Сарказм в ее голосе тонкий, едва уловимый. Но это помогает Амбридж собраться.
— Рада это слышать, — сладкая улыбка на ее лице сделалась еще шире. — В таком случае, я бы хотела получить личные расписания занятий всех преподавателей, включая учебные планы и подробную статистику успеваемости по каждому курсу. После изучения материалов я составлю план инспекционных проверок, о дате и времени каждый преподаватель будет извещен в день проверки.
— Хорошо, — после секундной паузы проговорила МакГонагалл, глядя на коллегу сверху вниз. — Завтра вы получите все документы.
— Боюсь, вы неправильно меня поняли, дорогая, — сладким тоном проворковала Долорес. — Мне они нужны сегодня.

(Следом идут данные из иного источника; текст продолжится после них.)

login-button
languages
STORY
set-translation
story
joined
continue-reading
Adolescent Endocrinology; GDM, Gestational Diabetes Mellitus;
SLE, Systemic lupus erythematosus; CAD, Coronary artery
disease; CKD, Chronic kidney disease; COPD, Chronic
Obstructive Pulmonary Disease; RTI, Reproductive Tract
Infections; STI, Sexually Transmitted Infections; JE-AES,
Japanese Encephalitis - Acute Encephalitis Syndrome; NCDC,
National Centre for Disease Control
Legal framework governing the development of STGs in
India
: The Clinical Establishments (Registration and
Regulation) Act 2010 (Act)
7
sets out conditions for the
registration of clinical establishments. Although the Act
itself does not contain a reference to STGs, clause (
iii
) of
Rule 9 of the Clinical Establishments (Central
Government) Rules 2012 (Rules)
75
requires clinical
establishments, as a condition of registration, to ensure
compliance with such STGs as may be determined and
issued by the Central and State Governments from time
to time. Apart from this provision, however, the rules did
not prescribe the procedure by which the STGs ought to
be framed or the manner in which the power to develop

— Но получите вы их завтра, — отрезала МакГонагалл не терпящим возражений тоном. — Сегодня у меня нет времени их готовить.
Стоящие вокруг ученики злорадно переглянулись. Больше не глядя на Долорес, Минерва решительно прошла мимо, направляясь к центральной лестнице. Она успела подняться на нижнюю ступеньку, когда ее достиг вкрадчивый голос.

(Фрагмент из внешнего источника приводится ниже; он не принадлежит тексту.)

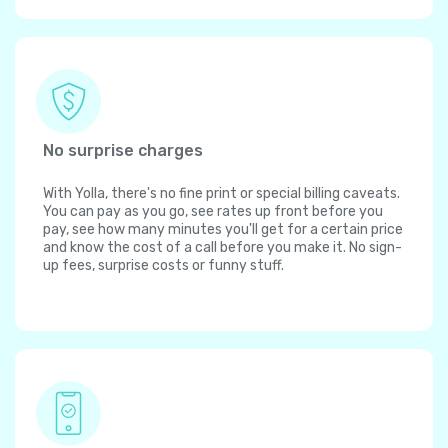
No surprise charges
With Yolla, there's no fine print or special billing caveats.
You can pay as you go, see rates up front before you
pay, see how many minutes you'll get for a certain price
and know the cost of a call before you make it. No sign-
up fees, surprise costs or funny stuff.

— Возможно, директор возложил на вас слишком много обязанностей?
В холле моментально воцарилась тишина. МакГонагалл медленно обернулась. Брови ее сошлись в прямую жесткую линию.

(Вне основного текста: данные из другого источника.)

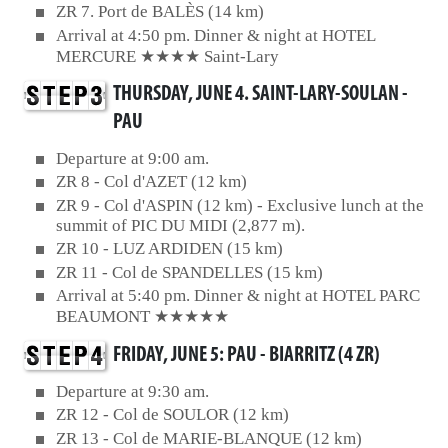
ZR 7. Port de BALÈS (14 km)
Arrival at 4:50 pm. Dinner & night at HOTEL
MERCURE ★★★★ Saint-Lary
THURSDAY, JUNE 4. SAINT-LARY-SOULAN -
PAU
Departure at 9:00 am.
ZR 8 - Col d'AZET (12 km)
ZR 9 - Col d'ASPIN (12 km) - Exclusive lunch at the
summit of PIC DU MIDI (2,877 m).
ZR 10 - LUZ ARDIDEN (15 km)
ZR 11 - Col de SPANDELLES (15 km)
Arrival at 5:40 pm. Dinner & night at HOTEL PARC
BEAUMONT ★★★★★
FRIDAY, JUNE 5: PAU - BIARRITZ (4 ZR)
Departure at 9:30 am.
ZR 12 - Col de SOULOR (12 km)
ZR 13 - Col de MARIE-BLANQUE (12 km)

— Что вы хотите этим сказать? — холодно произнесла она, прожигая Амбридж гневным взглядом.
— Вы ведь совмещаете три должности, — как ни в чем не бывало мило улыбнулась Долорес, но взгляд ее больше напоминал взгляд хищной птицы. — Это колоссальная нагрузка, с которой не каждый в состоянии справиться.
— Не припомню, чтобы директор был чем-то недоволен в моей работе, — с плохо скрываемым раздражением бросила МакГонагалл, скрестив на груди руки.
— О, я не ставлю под сомнение ваши педагогические способности, дорогая Минерва, — самым елейным голоском проворковала Амбридж, — во всяком случае, до результатов инспекции. Но, к сожалению, профессор Дамблдор не всегда проводит удачную кадровую политику. Моя цель — добиться максимальной эффективности как в учебном, так и в административном процессе. И если на одного человека взвалили слишком много обязанностей, я считаю это упущением руководства школы, которое требует немедленного исправления путем перераспределения обязанностей.